Amber Williams' avatar

Amber Williams

Last edited - February 20, 2024


Navigating the dense and often unstructured world of HackerNews hiring threads can be akin to finding a needle in a haystack.

There's several similar solutions like this already, but let's build our own anyway.

Github repo here

Collecting Hacker News hiring tread data

I first performed a Google search to find the latest HackerNews hiring threads for a specific month and year, and then extracted the top link to the target thread. Next, I used BeautifulSoup to scrape data from this thread, focusing on comments structured like job listings. Finally, I compiled these comments into a dictionary and continued scraping across multiple pages to gather all relevant hiring data.

I realize now there is an id to these sorts of threads that makes the google search reduntant. Oh well

Token Size Estimation and GPT Prompt Formulation

Estimating the token size of each data point was done using OpenAI's tiktoken. This estimation was crucial for batching the rows into OpenAI requests, optimizing both speed and expenditure.

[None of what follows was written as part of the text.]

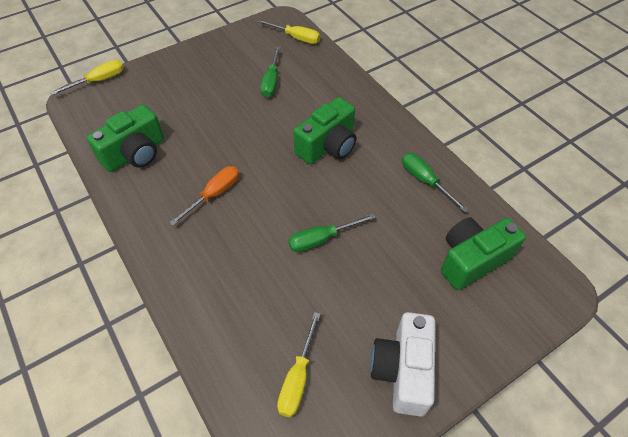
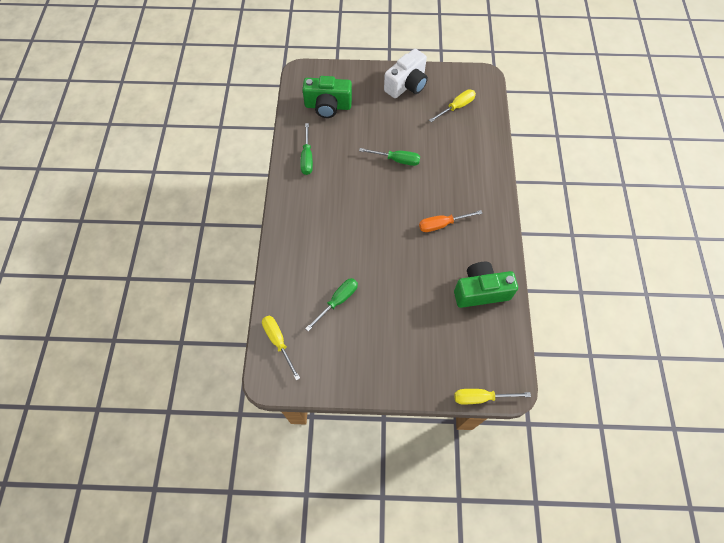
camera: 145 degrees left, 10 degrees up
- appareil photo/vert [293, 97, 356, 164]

Then came the task of formulating the GPT prompt, which included:

  • Data Extraction: Transforming the raw scraped rows into structured columns of interest, like salary.

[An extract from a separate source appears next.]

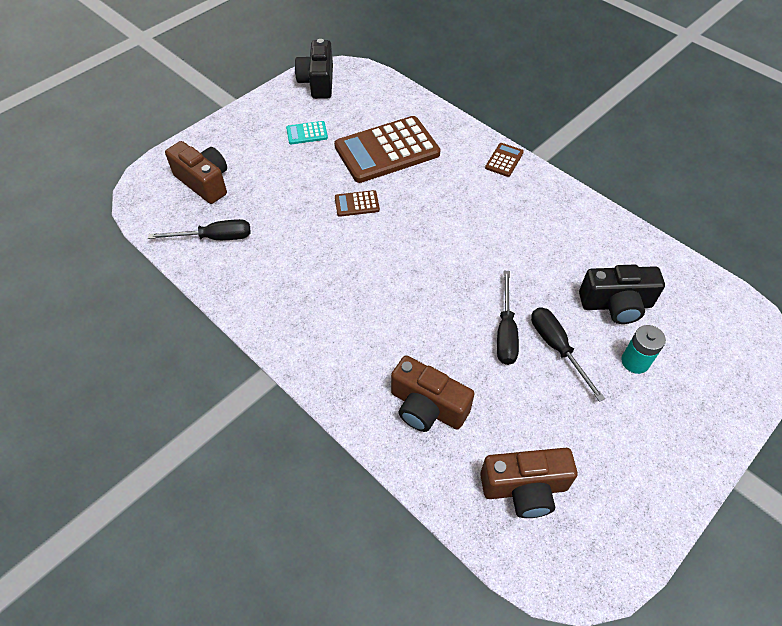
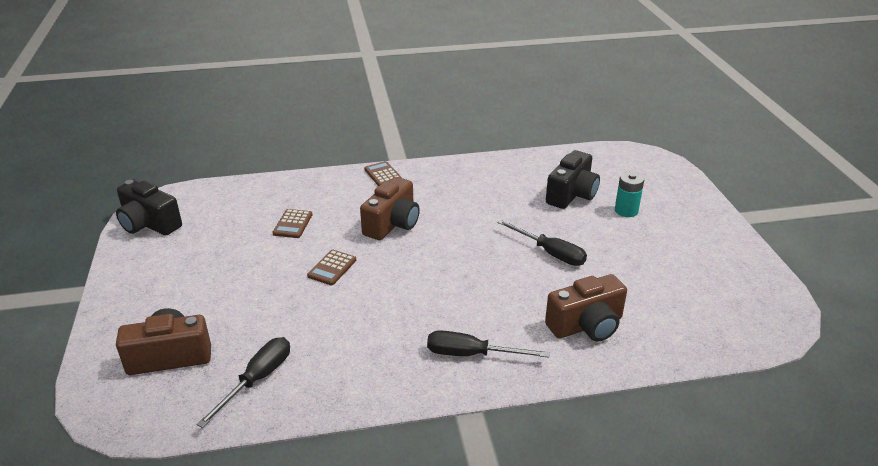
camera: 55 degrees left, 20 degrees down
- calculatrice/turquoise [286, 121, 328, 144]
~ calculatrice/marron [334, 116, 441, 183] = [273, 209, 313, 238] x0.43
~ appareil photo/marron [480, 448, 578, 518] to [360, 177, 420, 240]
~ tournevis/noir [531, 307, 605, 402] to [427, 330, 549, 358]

  • Few-Shot Prompting: A technique to enable in-context learning where we provide demonstrations in the prompt to steer the model to better performance.

  • JSON Mode: Enforcing output to conform to valid JSON

  • Error Handling

Processing, Cleaning

Once the GPT had processed the data, it was time to rejoin the batched data into a cohesive set. This step was followed by a thorough cleaning process, ensuring the data was accurate and useful.

Automation

To keep this process up-to-date without monthly manual intervention, I set up a monthly GitHub Action cron job. This job scrapes the latest data, processes it, and commits the updated table data to a repository, with a link provided in the README. Which finally opens an easy to manage pull request assigned to me.

Putting it all together

graph TB
    AAA[scrape hackernews] --> AA{Token counter} --> A
    A[scraped.csv] -. chunk data .-> B(batch-0.csv)
    A -. chunk data .-> C(batch-1.csv)
    A -. chunk data .-> D(batch-2.csv)

    B -..-> Q[Processing Queue]
    C -..-> Q
    D -..-> Q

    Q --> E{LLM System
 data extraction}
    E -. batch n .-> E

    E --> | Rejoin processed batches | F[summary.csv]
    F --> G{Clean data}
    G --> H[clean.csv]

Imperfect results

This project, while not perfect and certainly in need of improvements, showcases the practical application of web scraping, AI, and automation in extracting and analyzing data from unstructured sources. It was an engaging journey to automate this process, highlighting how these technologies can be effectively utilized for insightful data analysis. Looking ahead, I aim to refine the system and compare parsed data over time to reveal emerging trends.